Below are entries. Reproduce exactly the lines between the line holding "キム・ヒョンジュン 掲載雑誌情報" and the line holding "Etui do Galaxy S21 5G", inclusive, and only those.

The data Start Marker

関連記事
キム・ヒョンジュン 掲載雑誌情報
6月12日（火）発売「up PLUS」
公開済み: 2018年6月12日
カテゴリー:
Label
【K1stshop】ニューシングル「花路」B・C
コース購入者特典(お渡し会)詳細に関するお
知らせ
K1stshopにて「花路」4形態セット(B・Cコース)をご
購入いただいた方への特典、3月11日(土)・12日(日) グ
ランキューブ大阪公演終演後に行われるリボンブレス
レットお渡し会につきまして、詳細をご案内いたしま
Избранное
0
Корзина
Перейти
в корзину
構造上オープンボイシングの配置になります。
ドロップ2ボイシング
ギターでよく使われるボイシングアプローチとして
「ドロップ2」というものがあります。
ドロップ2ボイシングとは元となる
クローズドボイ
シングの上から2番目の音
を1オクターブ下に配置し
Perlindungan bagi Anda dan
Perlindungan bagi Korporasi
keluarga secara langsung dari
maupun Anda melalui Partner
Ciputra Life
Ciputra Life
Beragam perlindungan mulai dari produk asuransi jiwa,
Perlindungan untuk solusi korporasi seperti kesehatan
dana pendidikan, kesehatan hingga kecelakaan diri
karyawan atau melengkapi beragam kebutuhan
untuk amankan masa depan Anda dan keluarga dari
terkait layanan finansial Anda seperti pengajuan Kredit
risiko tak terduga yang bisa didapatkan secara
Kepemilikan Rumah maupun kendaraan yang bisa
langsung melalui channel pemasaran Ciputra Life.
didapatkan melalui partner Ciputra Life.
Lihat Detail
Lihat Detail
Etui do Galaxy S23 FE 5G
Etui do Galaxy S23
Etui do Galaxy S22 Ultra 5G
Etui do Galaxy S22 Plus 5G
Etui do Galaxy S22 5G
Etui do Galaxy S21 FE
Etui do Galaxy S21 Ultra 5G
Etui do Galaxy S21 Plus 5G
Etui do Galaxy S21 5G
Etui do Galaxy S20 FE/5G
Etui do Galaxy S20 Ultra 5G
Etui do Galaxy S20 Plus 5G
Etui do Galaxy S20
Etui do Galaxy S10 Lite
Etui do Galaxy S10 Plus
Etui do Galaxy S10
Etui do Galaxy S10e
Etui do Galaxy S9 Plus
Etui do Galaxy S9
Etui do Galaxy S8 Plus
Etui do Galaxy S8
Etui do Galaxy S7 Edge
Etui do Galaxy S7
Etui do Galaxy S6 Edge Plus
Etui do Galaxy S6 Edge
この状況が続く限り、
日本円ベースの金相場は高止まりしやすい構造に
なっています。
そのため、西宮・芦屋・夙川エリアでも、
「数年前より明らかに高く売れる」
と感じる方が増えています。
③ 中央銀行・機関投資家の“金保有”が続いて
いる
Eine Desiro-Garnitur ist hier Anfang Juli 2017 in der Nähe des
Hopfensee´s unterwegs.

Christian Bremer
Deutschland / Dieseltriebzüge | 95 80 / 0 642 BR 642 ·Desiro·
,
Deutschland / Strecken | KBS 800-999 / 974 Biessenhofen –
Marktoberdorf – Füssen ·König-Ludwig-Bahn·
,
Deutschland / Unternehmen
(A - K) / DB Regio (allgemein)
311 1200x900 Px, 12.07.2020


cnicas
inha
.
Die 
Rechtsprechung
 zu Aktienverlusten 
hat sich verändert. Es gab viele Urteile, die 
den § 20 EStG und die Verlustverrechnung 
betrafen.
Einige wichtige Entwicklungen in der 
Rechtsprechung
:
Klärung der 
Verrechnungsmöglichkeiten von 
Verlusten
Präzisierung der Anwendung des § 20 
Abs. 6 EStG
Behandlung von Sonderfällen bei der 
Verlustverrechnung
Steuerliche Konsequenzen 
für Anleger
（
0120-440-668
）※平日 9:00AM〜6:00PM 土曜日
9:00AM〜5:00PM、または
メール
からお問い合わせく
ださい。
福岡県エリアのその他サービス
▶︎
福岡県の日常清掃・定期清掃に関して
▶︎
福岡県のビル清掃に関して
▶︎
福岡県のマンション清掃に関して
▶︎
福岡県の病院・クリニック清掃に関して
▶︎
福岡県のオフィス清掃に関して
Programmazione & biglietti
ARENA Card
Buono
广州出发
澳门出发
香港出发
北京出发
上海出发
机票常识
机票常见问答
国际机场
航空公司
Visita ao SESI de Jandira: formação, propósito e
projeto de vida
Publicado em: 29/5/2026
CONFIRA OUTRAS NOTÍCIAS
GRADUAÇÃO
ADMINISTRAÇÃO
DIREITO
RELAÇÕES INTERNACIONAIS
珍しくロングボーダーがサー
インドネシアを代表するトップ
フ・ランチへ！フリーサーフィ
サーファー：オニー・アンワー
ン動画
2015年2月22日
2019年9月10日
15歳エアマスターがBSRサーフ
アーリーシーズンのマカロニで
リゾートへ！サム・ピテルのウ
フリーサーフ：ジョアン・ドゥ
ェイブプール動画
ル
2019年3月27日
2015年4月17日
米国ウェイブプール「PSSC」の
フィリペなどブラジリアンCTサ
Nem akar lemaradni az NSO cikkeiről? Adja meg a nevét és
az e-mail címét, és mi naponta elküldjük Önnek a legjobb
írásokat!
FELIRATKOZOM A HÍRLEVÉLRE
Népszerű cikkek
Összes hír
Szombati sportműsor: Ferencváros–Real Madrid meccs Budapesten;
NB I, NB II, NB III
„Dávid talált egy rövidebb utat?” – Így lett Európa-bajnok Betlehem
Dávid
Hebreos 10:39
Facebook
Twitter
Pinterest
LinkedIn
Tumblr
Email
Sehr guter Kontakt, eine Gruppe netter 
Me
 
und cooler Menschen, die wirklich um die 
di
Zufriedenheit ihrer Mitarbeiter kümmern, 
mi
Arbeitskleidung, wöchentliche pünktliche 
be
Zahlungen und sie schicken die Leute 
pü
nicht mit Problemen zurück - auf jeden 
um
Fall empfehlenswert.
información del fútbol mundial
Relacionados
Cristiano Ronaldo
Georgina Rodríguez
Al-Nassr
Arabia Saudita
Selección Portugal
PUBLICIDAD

The data End Marker

Task response:
キム・ヒョンジュン 掲載雑誌情報
6月12日（火）発売「up PLUS」
公開済み: 2018年6月12日
カテゴリー:
Label
【K1stshop】ニューシングル「花路」B・C
コース購入者特典(お渡し会)詳細に関するお
知らせ
K1stshopにて「花路」4形態セット(B・Cコース)をご
購入いただいた方への特典、3月11日(土)・12日(日) グ
ランキューブ大阪公演終演後に行われるリボンブレス
レットお渡し会につきまして、詳細をご案内いたしま
Избранное
0
Корзина
Перейти
в корзину
構造上オープンボイシングの配置になります。
ドロップ2ボイシング
ギターでよく使われるボイシングアプローチとして
「ドロップ2」というものがあります。
ドロップ2ボイシングとは元となる
クローズドボイ
シングの上から2番目の音
を1オクターブ下に配置し
Perlindungan bagi Anda dan
Perlindungan bagi Korporasi
keluarga secara langsung dari
maupun Anda melalui Partner
Ciputra Life
Ciputra Life
Beragam perlindungan mulai dari produk asuransi jiwa,
Perlindungan untuk solusi korporasi seperti kesehatan
dana pendidikan, kesehatan hingga kecelakaan diri
karyawan atau melengkapi beragam kebutuhan
untuk amankan masa depan Anda dan keluarga dari
terkait layanan finansial Anda seperti pengajuan Kredit
risiko tak terduga yang bisa didapatkan secara
Kepemilikan Rumah maupun kendaraan yang bisa
langsung melalui channel pemasaran Ciputra Life.
didapatkan melalui partner Ciputra Life.
Lihat Detail
Lihat Detail
Etui do Galaxy S23 FE 5G
Etui do Galaxy S23
Etui do Galaxy S22 Ultra 5G
Etui do Galaxy S22 Plus 5G
Etui do Galaxy S22 5G
Etui do Galaxy S21 FE
Etui do Galaxy S21 Ultra 5G
Etui do Galaxy S21 Plus 5G
Etui do Galaxy S21 5G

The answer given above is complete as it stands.